Please repeat the items below word for word, starting at their very beginning and going on through the line that contains "in root dir".
DATA UNDER STUDY: Begin
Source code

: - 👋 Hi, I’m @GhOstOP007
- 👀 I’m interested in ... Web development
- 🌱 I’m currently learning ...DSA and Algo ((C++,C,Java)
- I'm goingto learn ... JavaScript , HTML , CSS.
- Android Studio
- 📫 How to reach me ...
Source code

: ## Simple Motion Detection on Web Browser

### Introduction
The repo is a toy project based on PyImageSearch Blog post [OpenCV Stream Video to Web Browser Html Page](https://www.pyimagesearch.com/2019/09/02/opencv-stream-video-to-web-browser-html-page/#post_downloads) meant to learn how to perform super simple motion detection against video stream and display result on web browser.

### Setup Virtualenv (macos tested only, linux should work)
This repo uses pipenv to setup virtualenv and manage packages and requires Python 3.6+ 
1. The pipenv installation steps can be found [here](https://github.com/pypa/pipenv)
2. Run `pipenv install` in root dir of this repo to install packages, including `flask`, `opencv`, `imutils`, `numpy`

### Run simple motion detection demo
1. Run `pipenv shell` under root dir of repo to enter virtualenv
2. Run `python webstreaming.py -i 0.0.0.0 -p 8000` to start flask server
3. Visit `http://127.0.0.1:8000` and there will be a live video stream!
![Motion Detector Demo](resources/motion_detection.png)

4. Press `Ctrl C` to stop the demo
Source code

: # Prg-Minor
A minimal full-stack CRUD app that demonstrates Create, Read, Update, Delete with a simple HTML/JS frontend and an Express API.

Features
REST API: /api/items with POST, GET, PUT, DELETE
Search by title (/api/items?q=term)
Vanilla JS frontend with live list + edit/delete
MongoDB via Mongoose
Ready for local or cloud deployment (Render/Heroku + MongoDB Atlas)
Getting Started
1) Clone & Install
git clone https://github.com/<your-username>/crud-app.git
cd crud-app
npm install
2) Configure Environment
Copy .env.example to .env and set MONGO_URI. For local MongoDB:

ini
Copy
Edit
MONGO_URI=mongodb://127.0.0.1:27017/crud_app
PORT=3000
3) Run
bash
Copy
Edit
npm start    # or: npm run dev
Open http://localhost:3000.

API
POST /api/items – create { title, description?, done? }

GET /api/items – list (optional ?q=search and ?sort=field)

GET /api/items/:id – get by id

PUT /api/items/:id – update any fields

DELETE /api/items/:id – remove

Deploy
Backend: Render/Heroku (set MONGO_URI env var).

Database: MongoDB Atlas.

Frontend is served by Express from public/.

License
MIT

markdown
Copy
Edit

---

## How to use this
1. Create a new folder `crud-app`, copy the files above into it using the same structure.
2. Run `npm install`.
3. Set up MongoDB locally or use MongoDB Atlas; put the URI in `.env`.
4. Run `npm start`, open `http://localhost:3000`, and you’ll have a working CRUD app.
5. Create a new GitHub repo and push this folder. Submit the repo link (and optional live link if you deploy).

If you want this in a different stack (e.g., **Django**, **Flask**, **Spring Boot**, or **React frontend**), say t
DATA UNDER STUDY: End
- EXERCISE RESPONSE -
Source code

: - 👋 Hi, I’m @GhOstOP007
- 👀 I’m interested in ... Web development
- 🌱 I’m currently learning ...DSA and Algo ((C++,C,Java)
- I'm goingto learn ... JavaScript , HTML , CSS.
- Android Studio
- 📫 How to reach me ...
Source code

: ## Simple Motion Detection on Web Browser

### Introduction
The repo is a toy project based on PyImageSearch Blog post [OpenCV Stream Video to Web Browser Html Page](https://www.pyimagesearch.com/2019/09/02/opencv-stream-video-to-web-browser-html-page/#post_downloads) meant to learn how to perform super simple motion detection against video stream and display result on web browser.

### Setup Virtualenv (macos tested only, linux should work)
This repo uses pipenv to setup virtualenv and manage packages and requires Python 3.6+ 
1. The pipenv installation steps can be found [here](https://github.com/pypa/pipenv)
2. Run `pipenv install` in root dir of this repo to install packages, including `flask`, `opencv`, `imutils`, `numpy`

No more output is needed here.